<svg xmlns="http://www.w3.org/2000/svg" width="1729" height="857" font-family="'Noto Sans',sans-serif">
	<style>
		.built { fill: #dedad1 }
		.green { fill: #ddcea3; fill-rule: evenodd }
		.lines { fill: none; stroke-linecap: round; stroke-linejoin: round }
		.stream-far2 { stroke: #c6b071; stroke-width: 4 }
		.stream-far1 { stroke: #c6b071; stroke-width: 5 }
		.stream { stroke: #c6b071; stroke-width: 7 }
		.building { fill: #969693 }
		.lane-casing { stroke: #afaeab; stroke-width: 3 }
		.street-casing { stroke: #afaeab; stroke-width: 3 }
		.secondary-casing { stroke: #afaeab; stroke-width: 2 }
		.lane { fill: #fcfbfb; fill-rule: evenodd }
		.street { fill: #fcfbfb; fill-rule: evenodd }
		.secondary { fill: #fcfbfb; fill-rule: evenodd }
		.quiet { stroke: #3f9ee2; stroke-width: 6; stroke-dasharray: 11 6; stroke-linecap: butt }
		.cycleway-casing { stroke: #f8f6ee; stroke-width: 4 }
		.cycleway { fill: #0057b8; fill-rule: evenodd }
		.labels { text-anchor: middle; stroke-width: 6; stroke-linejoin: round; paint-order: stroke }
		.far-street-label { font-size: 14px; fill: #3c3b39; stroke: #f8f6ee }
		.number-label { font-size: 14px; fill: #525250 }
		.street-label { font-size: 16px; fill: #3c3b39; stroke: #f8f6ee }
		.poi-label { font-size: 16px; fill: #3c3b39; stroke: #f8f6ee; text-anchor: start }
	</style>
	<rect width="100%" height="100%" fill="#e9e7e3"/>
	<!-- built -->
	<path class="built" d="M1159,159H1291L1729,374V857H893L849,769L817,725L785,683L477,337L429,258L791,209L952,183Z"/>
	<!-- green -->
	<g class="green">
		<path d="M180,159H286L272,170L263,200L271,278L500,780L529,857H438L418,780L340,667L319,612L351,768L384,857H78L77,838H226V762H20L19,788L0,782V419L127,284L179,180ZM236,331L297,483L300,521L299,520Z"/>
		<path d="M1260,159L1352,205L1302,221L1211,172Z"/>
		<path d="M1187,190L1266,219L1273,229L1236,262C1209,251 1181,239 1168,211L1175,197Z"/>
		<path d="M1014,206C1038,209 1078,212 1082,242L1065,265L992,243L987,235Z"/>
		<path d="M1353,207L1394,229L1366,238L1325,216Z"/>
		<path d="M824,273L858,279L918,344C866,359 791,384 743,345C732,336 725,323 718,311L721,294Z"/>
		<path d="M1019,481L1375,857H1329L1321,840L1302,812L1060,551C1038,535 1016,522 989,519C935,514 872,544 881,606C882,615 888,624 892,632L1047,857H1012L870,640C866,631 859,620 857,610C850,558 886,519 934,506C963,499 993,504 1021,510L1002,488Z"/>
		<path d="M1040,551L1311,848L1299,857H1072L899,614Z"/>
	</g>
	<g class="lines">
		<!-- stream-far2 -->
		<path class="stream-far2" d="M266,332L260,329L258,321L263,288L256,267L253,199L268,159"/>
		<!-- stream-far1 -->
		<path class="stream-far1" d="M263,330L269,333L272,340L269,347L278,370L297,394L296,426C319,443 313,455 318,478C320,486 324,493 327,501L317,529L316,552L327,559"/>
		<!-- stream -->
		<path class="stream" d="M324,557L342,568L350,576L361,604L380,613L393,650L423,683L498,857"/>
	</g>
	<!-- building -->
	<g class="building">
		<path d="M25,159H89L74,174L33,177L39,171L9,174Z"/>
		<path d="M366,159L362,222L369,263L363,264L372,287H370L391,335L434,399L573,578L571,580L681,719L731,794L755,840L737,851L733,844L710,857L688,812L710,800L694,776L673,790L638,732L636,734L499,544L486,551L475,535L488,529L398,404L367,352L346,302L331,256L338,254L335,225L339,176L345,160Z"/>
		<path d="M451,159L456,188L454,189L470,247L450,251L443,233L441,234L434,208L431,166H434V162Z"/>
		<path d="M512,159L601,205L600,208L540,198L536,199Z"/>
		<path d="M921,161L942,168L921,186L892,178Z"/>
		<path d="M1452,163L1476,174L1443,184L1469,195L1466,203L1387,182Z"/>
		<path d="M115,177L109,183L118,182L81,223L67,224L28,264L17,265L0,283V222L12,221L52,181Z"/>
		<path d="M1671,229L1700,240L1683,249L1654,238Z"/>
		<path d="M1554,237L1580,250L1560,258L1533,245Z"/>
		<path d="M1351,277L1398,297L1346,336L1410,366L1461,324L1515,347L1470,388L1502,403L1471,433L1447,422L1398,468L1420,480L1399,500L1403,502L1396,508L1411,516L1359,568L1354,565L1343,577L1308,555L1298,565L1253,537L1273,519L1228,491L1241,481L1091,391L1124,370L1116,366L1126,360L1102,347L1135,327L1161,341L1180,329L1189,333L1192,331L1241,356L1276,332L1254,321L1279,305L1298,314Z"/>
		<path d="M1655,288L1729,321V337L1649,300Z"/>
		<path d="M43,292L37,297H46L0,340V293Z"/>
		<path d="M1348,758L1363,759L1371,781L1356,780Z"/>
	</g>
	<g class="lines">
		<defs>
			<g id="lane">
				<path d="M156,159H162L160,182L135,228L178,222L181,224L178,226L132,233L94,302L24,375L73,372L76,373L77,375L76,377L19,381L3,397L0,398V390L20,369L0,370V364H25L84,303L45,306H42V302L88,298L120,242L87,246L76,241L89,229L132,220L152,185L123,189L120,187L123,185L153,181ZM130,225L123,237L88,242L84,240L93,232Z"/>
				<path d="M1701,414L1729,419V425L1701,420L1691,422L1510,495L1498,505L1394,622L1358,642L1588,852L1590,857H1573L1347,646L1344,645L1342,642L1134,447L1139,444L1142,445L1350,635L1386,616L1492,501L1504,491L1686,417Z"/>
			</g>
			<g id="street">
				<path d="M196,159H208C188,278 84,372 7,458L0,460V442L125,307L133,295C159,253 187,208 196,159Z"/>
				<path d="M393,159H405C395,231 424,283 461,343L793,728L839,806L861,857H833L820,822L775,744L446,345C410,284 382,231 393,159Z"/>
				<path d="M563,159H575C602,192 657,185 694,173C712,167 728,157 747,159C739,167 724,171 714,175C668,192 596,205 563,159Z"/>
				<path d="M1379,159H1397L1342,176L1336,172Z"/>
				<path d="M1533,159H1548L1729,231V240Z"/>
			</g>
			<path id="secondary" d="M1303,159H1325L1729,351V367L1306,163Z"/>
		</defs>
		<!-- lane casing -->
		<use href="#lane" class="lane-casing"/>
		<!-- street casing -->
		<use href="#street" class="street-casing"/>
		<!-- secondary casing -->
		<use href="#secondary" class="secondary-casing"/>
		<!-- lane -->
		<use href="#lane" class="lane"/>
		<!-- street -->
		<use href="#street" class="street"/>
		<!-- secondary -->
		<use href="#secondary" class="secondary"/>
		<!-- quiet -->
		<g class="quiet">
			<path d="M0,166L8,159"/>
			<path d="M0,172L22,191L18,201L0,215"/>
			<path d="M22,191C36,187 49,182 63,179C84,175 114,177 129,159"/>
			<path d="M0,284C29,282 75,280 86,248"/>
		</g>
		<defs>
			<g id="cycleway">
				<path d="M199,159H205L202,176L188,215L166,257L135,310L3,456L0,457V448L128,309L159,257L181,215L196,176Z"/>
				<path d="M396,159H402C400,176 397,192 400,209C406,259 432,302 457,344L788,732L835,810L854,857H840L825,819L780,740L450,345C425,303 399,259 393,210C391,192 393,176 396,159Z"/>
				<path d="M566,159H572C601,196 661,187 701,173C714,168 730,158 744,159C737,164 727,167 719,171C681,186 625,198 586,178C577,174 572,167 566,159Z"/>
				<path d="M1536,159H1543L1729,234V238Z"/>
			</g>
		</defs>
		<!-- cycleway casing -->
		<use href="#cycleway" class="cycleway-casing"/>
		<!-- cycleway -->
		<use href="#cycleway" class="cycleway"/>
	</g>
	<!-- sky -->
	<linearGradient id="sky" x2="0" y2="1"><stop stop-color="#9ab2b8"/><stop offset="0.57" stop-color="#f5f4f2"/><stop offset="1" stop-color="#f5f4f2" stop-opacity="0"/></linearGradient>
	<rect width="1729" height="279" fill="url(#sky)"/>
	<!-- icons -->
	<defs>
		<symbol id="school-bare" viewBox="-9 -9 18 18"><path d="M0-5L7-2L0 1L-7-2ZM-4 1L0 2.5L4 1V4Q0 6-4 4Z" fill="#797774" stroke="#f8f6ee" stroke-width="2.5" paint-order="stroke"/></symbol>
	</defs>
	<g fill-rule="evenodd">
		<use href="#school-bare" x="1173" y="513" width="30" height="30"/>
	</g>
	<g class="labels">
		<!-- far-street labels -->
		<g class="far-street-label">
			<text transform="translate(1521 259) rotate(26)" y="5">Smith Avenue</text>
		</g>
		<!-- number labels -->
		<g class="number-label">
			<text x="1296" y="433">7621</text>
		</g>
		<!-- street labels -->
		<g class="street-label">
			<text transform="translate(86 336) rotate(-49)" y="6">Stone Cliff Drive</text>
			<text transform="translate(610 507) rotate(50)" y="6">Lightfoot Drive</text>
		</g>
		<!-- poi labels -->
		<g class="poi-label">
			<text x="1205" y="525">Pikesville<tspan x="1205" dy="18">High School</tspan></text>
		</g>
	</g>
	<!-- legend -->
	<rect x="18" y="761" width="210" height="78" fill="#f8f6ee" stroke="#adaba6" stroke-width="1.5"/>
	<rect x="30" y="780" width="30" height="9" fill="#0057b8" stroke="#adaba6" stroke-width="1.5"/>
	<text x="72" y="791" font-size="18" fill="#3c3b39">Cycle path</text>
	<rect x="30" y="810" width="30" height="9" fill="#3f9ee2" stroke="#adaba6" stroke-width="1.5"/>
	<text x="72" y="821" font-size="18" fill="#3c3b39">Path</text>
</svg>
==
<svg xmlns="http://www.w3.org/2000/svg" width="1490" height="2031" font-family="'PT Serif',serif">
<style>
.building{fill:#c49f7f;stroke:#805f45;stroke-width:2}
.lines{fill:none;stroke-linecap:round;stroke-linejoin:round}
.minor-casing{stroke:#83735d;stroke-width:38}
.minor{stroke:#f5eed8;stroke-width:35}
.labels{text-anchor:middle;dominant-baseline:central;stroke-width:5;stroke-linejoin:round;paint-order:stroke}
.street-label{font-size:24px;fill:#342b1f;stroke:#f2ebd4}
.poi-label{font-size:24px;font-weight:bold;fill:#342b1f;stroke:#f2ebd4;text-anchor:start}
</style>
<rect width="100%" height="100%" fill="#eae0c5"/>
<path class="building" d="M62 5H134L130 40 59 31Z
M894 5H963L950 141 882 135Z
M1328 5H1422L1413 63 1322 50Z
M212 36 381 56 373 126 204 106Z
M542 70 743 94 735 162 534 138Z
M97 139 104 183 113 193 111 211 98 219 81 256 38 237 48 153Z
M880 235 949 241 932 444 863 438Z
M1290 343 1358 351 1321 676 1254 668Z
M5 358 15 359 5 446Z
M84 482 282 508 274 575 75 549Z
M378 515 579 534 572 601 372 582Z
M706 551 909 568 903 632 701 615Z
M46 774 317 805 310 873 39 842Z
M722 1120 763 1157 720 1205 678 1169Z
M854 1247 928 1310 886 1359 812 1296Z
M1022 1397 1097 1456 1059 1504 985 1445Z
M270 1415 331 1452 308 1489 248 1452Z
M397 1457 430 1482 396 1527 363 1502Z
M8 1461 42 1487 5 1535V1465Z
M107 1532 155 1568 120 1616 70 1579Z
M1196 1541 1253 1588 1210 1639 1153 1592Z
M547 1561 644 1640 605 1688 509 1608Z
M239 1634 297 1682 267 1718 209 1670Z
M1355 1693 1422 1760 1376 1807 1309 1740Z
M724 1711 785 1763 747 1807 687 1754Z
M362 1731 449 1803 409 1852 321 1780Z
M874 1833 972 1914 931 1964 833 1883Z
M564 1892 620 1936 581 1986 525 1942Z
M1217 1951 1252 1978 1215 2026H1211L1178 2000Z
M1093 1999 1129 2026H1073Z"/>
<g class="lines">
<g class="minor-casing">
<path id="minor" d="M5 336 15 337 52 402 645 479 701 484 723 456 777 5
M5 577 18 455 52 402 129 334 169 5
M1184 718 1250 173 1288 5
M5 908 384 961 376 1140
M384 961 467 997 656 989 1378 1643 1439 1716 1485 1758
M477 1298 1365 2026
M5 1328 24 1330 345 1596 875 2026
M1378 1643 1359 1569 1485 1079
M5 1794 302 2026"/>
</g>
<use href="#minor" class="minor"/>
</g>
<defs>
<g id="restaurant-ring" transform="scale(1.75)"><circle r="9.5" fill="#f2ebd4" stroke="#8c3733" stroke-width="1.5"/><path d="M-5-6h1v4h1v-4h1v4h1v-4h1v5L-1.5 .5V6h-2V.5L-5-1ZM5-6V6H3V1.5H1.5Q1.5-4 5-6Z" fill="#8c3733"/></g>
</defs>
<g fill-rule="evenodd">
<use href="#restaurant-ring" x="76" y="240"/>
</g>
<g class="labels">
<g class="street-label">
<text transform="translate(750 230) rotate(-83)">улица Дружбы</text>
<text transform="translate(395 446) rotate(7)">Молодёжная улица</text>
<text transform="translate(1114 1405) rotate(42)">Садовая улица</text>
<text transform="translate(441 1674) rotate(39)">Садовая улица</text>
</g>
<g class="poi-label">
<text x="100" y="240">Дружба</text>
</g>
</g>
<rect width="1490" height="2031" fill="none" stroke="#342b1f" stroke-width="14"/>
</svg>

WHAT YOU ARE ASKED TO DO:
Out of the data above, give again only the lines starting at the one holding "#c6b071; stroke-width: 4" and ending at the one holding "#afaeab; stroke-width: 2", unchanged.

EXERCISE RESULT:
		.stream-far2 { stroke: #c6b071; stroke-width: 4 }
		.stream-far1 { stroke: #c6b071; stroke-width: 5 }
		.stream { stroke: #c6b071; stroke-width: 7 }
		.building { fill: #969693 }
		.lane-casing { stroke: #afaeab; stroke-width: 3 }
		.street-casing { stroke: #afaeab; stroke-width: 3 }
		.secondary-casing { stroke: #afaeab; stroke-width: 2 }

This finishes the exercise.